List every line in the data below that contains the string "gauge", matching case exactly.

*** Begin section ***

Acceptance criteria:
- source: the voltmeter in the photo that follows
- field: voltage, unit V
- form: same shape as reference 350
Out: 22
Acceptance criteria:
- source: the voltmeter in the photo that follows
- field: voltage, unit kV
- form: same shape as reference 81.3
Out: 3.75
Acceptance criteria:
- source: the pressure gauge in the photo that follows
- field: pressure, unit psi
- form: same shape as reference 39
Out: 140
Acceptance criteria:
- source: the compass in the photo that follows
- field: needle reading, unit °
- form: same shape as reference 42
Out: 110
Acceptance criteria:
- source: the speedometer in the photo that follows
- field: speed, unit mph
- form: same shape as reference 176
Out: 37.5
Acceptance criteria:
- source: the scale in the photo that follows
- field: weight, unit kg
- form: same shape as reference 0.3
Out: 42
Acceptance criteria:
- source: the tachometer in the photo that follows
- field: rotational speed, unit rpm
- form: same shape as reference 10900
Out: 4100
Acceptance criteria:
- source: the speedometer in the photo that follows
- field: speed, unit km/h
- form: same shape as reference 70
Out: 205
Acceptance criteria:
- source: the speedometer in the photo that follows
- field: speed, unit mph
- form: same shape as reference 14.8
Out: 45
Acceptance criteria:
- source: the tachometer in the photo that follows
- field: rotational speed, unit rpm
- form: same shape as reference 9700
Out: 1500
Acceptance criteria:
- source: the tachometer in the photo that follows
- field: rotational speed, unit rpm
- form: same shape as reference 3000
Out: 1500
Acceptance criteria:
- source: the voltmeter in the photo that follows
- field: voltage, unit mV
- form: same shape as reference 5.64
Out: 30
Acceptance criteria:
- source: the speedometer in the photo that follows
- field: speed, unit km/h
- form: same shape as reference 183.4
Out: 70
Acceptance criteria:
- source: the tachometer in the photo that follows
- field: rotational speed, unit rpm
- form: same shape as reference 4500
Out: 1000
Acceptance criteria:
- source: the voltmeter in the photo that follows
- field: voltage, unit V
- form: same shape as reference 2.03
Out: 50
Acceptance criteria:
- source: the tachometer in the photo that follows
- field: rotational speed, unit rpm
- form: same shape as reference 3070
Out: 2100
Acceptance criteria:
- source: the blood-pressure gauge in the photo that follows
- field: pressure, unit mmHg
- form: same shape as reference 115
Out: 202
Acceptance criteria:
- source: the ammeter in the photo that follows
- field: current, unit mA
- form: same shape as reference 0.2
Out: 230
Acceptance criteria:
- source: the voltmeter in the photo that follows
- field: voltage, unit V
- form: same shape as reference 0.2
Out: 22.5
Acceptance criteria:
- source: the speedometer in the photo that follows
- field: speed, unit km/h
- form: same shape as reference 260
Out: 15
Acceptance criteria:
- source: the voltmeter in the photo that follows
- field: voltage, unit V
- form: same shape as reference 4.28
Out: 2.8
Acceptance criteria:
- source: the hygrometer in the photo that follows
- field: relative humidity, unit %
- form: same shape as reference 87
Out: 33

*** End section ***

▶ [Solution for this problem]
- source: the pressure gauge in the photo that follows
- source: the blood-pressure gauge in the photo that follows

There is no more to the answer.